Krasner also raised a critical point that changes the math entirely: crimes involving minors often carry extended statutes of limitations under state law. In many states, the clock doesn’t start ticking until the victim reaches adulthood — or doesn’t start at all for certain categories of crimes. That means some of the cases tied to Epstein’s network may still be fully viable today, years after the events took place, depending on where the alleged offenses occurred.

This isn’t a theoretical possibility. Several states have passed laws in recent years specifically to extend or eliminate statutes of limitations for child s*xual abuse cases, in part as a direct response to abuse scandals that stretched back decades. Those reforms apply retroactively in some jurisdictions, meaning prosecutors who once had no options may now have a clear path to charges.

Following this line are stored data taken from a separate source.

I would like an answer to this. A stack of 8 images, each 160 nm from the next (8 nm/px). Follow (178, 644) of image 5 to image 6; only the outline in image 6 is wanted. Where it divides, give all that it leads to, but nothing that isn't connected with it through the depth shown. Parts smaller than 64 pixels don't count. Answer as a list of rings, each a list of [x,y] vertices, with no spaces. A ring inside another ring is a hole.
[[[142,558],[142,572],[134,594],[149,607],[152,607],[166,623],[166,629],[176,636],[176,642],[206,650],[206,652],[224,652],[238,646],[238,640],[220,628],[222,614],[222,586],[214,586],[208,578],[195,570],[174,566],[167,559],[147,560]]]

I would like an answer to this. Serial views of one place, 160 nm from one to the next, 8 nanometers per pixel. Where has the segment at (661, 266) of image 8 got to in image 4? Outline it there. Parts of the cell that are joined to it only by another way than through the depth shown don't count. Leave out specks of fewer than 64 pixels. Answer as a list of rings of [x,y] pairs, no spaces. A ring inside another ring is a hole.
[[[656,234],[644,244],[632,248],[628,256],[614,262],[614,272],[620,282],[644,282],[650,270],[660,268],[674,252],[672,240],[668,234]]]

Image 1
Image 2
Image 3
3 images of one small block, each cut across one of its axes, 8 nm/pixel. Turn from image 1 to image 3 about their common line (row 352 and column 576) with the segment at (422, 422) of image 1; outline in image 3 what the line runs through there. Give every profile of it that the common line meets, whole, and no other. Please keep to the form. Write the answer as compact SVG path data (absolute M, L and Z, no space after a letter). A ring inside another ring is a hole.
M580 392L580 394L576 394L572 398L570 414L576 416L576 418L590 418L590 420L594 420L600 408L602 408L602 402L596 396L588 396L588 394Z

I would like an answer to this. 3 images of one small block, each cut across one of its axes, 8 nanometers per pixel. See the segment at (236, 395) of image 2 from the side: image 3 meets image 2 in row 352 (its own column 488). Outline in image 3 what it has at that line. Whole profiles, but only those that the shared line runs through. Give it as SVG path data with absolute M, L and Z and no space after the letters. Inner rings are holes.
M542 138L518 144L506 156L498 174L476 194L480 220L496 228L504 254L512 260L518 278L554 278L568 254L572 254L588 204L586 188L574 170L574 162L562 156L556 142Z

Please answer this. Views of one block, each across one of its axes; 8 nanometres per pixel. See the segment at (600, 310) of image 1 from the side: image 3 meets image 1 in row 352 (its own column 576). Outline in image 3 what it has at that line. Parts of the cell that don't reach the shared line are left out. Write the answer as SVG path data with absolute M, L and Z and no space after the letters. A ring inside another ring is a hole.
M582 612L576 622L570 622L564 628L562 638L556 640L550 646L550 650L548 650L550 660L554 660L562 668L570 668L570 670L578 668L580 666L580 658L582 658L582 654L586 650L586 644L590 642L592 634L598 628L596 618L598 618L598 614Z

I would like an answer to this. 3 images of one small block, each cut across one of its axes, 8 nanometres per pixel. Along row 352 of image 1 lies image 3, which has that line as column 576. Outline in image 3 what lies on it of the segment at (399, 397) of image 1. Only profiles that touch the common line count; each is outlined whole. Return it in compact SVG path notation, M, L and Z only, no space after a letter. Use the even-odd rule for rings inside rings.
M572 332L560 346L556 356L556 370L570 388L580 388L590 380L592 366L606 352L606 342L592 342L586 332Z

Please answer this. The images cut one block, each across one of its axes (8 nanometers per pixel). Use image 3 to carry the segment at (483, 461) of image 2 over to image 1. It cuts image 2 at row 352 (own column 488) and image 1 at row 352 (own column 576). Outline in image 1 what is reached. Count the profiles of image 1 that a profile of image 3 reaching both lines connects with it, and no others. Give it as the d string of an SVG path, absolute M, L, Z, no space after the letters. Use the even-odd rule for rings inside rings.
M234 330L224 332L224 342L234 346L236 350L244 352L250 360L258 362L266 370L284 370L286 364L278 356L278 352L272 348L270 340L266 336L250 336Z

The Bigger Picture: Why This Matters Now

The Epstein case has haunted American politics for years. Millions of people want to know who else was involved and why federal prosecution of his associates has stalled for so long. Jeffrey Epstein died in federal custody in August 2019 before trial. Ghislaine Maxwell was convicted in 2021 and is currently serving a 20-year sentence. But the broader question — who else visited Epstein’s properties, who knew, and who benefited from decades of apparent cover — remains largely unresolved in any court of law.

Krasner’s message is direct: state prosecutors aren’t waiting on Washington to act. They have the power, and some of them may be ready to use it. In a political environment where federal accountability has stalled, the state-level route is increasingly being seen as the last realistic avenue for justice.

What Happens Next

The real question now is whether other state DAs across the country follow Krasner’s lead — and which names surface when they do. Several states where Epstein allegedly operated, including Florida and New York, have their own legal frameworks and their own prosecutorial independence. A coordinated or cascading series of state-level investigations could produce results that years of federal inaction have not.

For now, Krasner’s statement stands as the clearest public signal yet that the Epstein story is not over — and that for some in positions of power, a pardon from the president may not be enough to make it go away.